Provide a bibliography of any references cited in the Project Narrative. Each reference must include the names of all authors (in the same sequence in which they appear in the publication), the article and journal title, book title, volume number, page numbers, and year of publication.
emphasis added- no reshuffling of "co-contribution" authors permitted!
When citing articles that fall under the Public Access Policy, were authored or co-authored by the applicant and arose from NIH support, provide the NIH Manuscript Submission reference number (e.g., NIHMS97531) or the PubMed Central (PMC) reference number (e.g., PMCID234567) for each article. If the PMCID is not yet available because the Journal submits articles directly to PMC on behalf of their authors, indicate “PMC Journal – In Process.”
That's it though. No mention of a required citation style or of a bibliographic style, so long as the pertinent information is included.
Now, I know why you are tempted to use the gawdawful numbered citations. You think you are saving space and can squeeze yet more blabbedy-blah text in there to overhwhelm the reviewers.
Resist the urge.
It is hard to read academic text with numbered citations if you are actually using the citations to create the argument in your mind. Now maybe I am weird. But for me, especially in my subfields of interest, Name, Date for a paper citation is sufficient cueing to dredge up any number of details about the paper in question. With a mental image of the findings, interpretations, etc. Call me crazy, but your random schema for numbering the references doesn't do the job.
Even if I flip back and forth between my place in the text and the reference list, I've probably forgotten what the hell  refers to a paragraph later. There is a prayer that (Schmelmitz et al, 1968) will trigger me to remember the paper without any need to flip to the citation list at all. And I'll likely remember which one you mean, if I've flipped back to check the full citation, for longer than a few sentences.
Oh, and speaking of flipping to the Bibliography. Much easier to do with hardcopy grant applications. Much harder to do when reading the PDF on a computer. Maybe there are some fancy double pane views but I sure as heck don't use them...are you gambling your average reviewers knows some way to do this?
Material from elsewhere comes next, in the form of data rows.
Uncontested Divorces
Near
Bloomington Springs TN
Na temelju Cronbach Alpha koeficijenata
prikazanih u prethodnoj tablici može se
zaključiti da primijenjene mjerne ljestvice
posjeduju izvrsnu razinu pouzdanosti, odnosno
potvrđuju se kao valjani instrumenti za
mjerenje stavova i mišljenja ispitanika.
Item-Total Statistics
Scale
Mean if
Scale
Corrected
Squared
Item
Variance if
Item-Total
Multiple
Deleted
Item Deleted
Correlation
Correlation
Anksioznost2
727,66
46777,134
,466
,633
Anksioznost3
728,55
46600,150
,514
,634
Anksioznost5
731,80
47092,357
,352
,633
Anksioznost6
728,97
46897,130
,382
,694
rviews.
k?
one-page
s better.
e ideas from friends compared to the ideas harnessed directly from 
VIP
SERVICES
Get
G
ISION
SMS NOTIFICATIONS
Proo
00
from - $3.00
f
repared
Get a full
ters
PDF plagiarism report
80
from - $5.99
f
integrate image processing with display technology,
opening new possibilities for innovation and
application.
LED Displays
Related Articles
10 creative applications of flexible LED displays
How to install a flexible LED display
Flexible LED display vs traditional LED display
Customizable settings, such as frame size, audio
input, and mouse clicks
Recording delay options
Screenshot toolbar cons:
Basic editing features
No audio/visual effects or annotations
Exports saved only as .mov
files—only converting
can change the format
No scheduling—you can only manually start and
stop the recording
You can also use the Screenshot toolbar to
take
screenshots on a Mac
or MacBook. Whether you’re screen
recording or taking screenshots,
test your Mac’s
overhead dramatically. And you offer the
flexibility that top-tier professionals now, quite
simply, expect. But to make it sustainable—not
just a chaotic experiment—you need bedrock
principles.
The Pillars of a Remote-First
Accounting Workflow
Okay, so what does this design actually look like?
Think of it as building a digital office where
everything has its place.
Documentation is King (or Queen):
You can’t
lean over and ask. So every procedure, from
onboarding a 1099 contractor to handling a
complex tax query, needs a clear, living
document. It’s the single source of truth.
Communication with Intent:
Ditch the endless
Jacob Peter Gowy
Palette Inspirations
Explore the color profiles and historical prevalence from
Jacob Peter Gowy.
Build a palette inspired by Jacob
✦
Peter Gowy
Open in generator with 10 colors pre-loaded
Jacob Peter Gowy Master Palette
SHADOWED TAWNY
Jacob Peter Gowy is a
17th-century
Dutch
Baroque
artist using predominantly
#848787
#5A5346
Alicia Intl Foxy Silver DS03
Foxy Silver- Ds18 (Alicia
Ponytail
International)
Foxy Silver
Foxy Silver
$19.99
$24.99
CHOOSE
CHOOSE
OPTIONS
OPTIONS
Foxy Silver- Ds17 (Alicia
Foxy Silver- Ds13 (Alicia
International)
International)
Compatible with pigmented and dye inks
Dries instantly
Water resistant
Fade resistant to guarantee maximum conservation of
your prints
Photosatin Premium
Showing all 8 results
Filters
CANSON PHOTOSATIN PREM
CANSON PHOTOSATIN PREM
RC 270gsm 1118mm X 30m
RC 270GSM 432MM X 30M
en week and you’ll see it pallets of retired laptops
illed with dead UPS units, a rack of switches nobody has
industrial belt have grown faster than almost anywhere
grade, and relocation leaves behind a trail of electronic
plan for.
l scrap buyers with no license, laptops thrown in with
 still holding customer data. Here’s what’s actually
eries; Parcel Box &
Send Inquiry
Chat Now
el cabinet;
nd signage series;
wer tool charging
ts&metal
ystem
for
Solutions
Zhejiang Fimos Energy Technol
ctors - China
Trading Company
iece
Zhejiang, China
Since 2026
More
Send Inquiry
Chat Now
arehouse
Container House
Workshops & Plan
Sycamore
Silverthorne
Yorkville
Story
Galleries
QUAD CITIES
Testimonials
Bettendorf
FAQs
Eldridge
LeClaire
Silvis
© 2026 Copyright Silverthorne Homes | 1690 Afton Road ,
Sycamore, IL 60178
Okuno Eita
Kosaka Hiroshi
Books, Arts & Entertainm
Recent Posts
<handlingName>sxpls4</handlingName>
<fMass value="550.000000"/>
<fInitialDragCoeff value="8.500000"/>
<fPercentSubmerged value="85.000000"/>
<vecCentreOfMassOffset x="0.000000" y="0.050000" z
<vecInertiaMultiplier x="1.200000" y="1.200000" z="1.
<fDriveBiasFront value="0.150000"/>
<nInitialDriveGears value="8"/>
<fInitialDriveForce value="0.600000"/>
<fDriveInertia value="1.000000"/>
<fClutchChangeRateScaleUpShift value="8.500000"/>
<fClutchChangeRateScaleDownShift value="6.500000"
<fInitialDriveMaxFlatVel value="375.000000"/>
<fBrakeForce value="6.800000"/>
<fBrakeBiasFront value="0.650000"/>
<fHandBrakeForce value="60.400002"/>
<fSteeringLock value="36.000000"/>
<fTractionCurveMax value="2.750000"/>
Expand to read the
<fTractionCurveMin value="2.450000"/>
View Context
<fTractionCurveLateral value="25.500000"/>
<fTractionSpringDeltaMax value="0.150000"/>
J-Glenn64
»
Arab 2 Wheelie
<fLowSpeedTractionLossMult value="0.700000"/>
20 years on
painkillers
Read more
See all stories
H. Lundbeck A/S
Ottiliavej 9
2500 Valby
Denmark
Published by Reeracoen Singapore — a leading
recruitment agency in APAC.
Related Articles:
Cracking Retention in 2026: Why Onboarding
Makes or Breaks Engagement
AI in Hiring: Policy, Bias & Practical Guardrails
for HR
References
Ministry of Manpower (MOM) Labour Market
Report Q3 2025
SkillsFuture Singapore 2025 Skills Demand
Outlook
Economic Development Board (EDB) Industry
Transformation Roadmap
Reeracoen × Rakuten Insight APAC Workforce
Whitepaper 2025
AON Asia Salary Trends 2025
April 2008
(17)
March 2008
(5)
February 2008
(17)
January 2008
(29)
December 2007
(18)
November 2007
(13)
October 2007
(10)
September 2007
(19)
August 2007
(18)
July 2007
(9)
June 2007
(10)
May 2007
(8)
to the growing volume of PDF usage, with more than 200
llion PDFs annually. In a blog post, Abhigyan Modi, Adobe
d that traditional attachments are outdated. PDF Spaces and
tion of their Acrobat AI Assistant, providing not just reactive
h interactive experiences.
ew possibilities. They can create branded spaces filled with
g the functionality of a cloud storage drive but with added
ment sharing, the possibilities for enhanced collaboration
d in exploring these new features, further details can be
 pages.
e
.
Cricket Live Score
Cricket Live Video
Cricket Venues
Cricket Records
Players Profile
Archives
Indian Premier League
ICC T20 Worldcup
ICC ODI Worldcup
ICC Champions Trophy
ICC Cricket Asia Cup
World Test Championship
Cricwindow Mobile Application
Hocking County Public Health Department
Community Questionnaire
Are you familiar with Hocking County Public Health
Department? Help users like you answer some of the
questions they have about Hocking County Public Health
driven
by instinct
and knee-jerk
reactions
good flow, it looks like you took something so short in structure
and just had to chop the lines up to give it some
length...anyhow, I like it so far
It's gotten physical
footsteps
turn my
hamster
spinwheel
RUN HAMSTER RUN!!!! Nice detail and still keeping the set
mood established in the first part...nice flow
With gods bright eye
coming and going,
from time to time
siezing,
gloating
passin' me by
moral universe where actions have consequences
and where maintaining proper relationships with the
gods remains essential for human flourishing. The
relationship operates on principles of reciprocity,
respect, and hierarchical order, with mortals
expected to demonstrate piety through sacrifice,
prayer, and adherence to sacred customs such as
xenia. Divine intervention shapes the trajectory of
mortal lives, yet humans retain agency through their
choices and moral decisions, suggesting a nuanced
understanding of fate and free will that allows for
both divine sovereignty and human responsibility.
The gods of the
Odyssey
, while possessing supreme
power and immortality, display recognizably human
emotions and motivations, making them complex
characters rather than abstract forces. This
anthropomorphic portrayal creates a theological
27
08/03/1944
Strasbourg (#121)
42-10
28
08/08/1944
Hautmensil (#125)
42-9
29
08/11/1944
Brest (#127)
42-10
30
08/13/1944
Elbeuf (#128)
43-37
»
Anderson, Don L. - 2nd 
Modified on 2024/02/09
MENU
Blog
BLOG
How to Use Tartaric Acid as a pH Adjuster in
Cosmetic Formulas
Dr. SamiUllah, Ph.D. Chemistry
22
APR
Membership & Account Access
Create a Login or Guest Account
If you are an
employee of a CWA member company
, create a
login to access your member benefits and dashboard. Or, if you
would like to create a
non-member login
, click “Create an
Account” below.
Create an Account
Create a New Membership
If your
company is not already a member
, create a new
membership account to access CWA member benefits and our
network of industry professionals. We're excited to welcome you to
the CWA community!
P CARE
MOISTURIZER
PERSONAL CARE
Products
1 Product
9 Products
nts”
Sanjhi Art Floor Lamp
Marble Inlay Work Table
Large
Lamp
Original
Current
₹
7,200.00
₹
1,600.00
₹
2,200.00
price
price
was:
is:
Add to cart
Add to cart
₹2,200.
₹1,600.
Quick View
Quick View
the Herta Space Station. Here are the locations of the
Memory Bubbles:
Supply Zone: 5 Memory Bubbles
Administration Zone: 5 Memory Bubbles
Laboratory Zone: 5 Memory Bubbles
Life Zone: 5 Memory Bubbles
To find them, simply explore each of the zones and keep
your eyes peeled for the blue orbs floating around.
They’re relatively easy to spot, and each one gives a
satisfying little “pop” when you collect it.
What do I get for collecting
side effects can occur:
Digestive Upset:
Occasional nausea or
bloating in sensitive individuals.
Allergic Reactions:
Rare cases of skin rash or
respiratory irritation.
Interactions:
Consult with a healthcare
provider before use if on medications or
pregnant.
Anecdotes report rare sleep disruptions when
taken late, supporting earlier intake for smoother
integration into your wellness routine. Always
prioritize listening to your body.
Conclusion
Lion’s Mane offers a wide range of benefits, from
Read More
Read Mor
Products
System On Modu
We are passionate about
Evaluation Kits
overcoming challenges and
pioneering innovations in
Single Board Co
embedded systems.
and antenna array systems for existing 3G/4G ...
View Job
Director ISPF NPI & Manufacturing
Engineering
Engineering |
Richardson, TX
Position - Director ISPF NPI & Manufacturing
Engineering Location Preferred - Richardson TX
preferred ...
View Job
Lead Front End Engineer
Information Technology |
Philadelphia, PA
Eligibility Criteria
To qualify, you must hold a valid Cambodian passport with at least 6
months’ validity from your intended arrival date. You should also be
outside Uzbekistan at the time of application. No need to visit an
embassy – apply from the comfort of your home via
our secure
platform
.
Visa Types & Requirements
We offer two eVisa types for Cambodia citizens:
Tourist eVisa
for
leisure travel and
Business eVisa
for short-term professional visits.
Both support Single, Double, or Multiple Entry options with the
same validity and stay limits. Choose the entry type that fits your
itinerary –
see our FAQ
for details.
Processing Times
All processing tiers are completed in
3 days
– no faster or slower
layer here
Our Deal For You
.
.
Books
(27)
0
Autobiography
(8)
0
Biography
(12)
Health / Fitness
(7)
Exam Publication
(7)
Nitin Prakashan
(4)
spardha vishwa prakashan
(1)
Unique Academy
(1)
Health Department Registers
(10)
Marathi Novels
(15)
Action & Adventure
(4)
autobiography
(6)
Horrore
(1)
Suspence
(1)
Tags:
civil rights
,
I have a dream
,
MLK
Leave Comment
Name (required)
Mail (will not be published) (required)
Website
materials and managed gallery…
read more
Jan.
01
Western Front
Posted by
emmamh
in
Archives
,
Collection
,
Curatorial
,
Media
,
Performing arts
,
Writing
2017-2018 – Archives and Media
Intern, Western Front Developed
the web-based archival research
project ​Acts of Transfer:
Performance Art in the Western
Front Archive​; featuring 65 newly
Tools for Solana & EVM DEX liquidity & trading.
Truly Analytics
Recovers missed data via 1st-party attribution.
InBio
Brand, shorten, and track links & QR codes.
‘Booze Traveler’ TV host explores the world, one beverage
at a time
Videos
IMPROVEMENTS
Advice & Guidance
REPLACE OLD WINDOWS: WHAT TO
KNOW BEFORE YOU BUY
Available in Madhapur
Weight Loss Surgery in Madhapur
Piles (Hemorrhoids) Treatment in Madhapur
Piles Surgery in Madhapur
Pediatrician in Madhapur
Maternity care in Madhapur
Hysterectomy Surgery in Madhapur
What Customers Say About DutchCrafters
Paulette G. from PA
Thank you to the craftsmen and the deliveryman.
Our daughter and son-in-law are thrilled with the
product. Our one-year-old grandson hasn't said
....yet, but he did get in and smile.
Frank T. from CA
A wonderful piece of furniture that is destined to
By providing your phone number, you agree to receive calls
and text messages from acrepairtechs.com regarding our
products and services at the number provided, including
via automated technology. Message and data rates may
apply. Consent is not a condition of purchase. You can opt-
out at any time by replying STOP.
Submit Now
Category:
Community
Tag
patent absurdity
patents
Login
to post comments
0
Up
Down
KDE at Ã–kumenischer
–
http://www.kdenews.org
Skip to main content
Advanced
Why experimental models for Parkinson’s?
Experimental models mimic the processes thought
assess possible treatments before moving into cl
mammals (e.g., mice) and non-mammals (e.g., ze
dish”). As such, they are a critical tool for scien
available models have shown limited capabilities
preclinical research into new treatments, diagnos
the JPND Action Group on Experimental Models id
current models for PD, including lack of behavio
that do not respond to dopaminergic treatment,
So numbered citations are a clearly inferior way to cite an academic work. In fact, when I am the boss of science, whomever came up with this or perpetuates it as a good way to cite papers is going to be in the second group up against the wall. They make it hard for the reader to figure out what work you are citing. Let's face it, you aren't wasting the space to explain the prior finding, either, are you? You are using the mere citation itself in hopes that it makes the point for you! Why would you want to make it hard on the reviewers? It's only going to annoy them.
 Drugmonkey, 2012
Dr Zen, 2012
Unless they are also a GlamourMag editor, then they go with their regular group.